第11話 反撃

「悪いモノは悪いんだよ! このクーデター野郎!」


 鳴り響く銃声と共に、弾痕で穴だらけになった日本間のフスマがなぎ倒され、

数人の黒尽くめ達が倒れ込む。そこには拷問を受け、傷だらけで半裸になったキラがH&K G36Cを手に構えている。


「キラ!!」


「奈々、遅くなってゴメン。 ちょっとこいつらと遊んでたの」


「その傷、大丈夫なの?」


「あぁら? ちょっぴりセクシー過ぎた?」


 奈々と松羽目にウィンクするキラ。それに激怒する松羽目が叫ぶ。

 

「おのれ裏切り者っ! ジェイド! ジェイドはどうした!?」


ジェイドが現れ、


「はっ、閣下!!」


「ジェイド!何をしている? 早く敵を始末しろ!!」


「御意!! 総員、あの赤革ツナギのオンナを排除しろ!!」


「ダダダッ! ダダダダダッ! ダダッ!」


 続々とキラに発砲して来るジェイドの部下達。


「ドンドンッ! ドドドンッ!」


 キラはとっさに私をかばい、腰のベルトから南部18C式を抜いて応戦しながら、

日本庭園の大きな御影石の影に隠れて、


「奈々! あなたも手伝って、ほら!!」

 

 キラは私に、敵から奪ったH&K MP5Kを渡そうとする。


「え? 私が・・・?」


 てゆーか、私はそんな危ないモノ、生理的に受け付けないし・・・。


「奈々! なにやってんのよ!」


「だって! 殺したく無い!!」


「ンな事言ってる場合!? しょうが無いわねッ!!」


 キラは化粧用の小型の鏡をポケットから取出すと、御影石の影から向こうを覗き見て敵の人数と位置を確認する。

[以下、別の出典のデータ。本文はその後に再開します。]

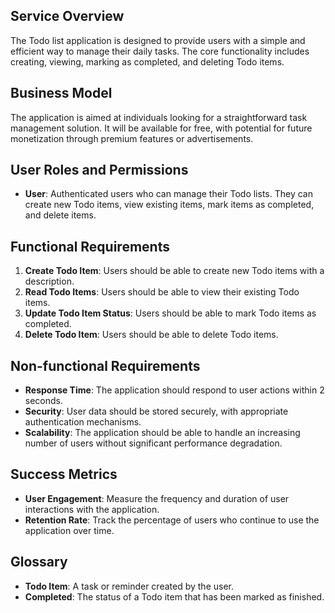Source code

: ## Service Overview

The Todo list application is designed to provide users with a simple and efficient way to manage their daily tasks. The core functionality includes creating, viewing, marking as completed, and deleting Todo items.

## Business Model

The application is aimed at individuals looking for a straightforward task management solution. It will be available for free, with potential for future monetization through premium features or advertisements.

## User Roles and Permissions

- **User**: Authenticated users who can manage their Todo lists. They can create new Todo items, view existing items, mark items as completed, and delete items.

## Functional Requirements

1. **Create Todo Item**: Users should be able to create new Todo items with a description.
2. **Read Todo Items**: Users should be able to view their existing Todo items.
3. **Update Todo Item Status**: Users should be able to mark Todo items as completed.
4. **Delete Todo Item**: Users should be able to delete Todo items.

## Non-functional Requirements

- **Response Time**: The application should respond to user actions within 2 seconds.
- **Security**: User data should be stored securely, with appropriate authentication mechanisms.
- **Scalability**: The application should be able to handle an increasing number of users without significant performance degradation.

## Success Metrics

- **User Engagement**: Measure the frequency and duration of user interactions with the application.
- **Retention Rate**: Track the percentage of users who continue to use the application over time.

## Glossary

- **Todo Item**: A task or reminder created by the user.
- **Completed**: The status of a Todo item that has been marked as finished.
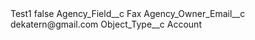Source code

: <?xml version="1.0" encoding="UTF-8"?>
<CustomMetadata xmlns="http://soap.sforce.com/2006/04/metadata" xmlns:xsi="http://www.w3.org/2001/XMLSchema-instance" xmlns:xsd="http://www.w3.org/2001/XMLSchema">
    <label>Test1</label>
    <protected>false</protected>
    <values>
        <field>Agency_Field__c</field>
        <value xsi:type="xsd:string">Fax</value>
    </values>
    <values>
        <field>Agency_Owner_Email__c</field>
        <value xsi:type="xsd:string">dekatern@gmail.com</value>
    </values>
    <values>
        <field>Object_Type__c</field>
        <value xsi:type="xsd:string">Account</value>
    </values>
</CustomMetadata>
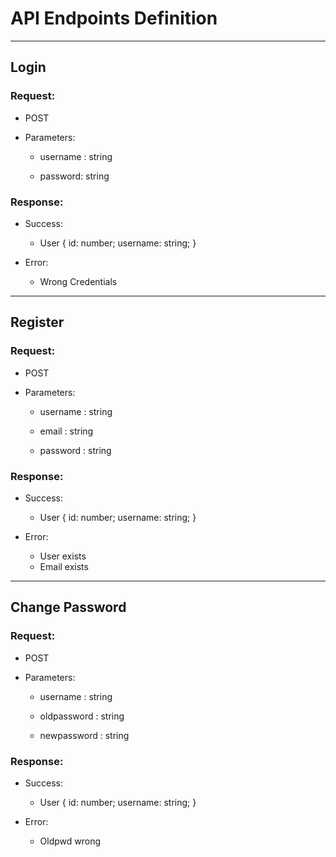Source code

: # API Endpoints Definition

---

## Login

### Request:

- POST

- Parameters:
  
  - username : string
  
  - password: string

### Response:

- Success:
  
  - User { id: number; username: string; }

- Error: 
  
  - Wrong Credentials

---

## Register

### Request:

- POST

- Parameters:
  
  - username : string
  
  - email : string
  
  - password : string

### Response:

- Success:
  
  - User { id: number; username: string; }

- Error:
  
  - User exists
  - Email exists

---

## Change Password

### Request:

- POST

- Parameters:
  
  - username : string
  
  - oldpassword : string
  
  - newpassword : string

### Response:

- Success:
  
  - User { id: number; username: string; }

- Error:
  
  - Oldpwd wrong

「右に3人、左に2人。 よっしゃぁ! 3秒で片付けてやる!」


 キラは自らのH&K G36Cを数発、当てずっぽうに発射して敵の無駄ダマを誘い、敵が弾薬を浪費して、空のマガジンチェンジのタイミングを見計らうと・・・、キラは素早く御影石の影から飛び出し、敵が照準しにくい様に最大限に腰を屈めて前進しながら、H&K G36Cを右から左に方向に構えてバースト射撃し、SS-109弾の反動を水平方向に利用しなが右手の敵3人をダウンさせる。左の敵2人がキラの応戦に気が付いた時には、キラの姿は既にそこには無く、キラは地面に同化するかのごとく草むらに伏せて、2人の敵の急所をスナイピングし、倒す。


 手下を次々と倒され、


「チッ!!」


 と舌打ちして、その場を去る松羽目。


「奈々! ヤバイ! 松羽目は隣国に向けて、新開発のミサイルを発射する気よ!

そうなったらもう、誰にも戦争は止められない!」


 『戦争』ですって!? 

 

 私、そんな事聞いてないよ!って、ちょっとパニくりながら、 


「ど、どうすれば良いのよっ?」


「この建物の地下に、ミサイルの制御装置があるわ。 それさえ破壊出来れば!」


「分かった。制御装置ね?」


 正直言って、全く分かって無かったけど、取り合えず分かったフリして松羽目を追おうとする私に、

 

「待って! これを!!」


 キラが私にH&K G36Cアサルトライフルを投げてよこす。ぶっちゃけ、こんな鉄クズは邪魔なだけなのよね、って思った私は、


「こんなモノ・・・、要らない!!」


 って、放り投げ返したら、キラは、呆れ返って、


「もう・・・! 勝手にして!!」



 私は、これまでの自分の未知の能力変化の様子から、もう一人の「ワタシ」による戦闘能力だけで、武装した敵を無力化出来ると判断、丸腰で地下室へ向かう決意をした・・・。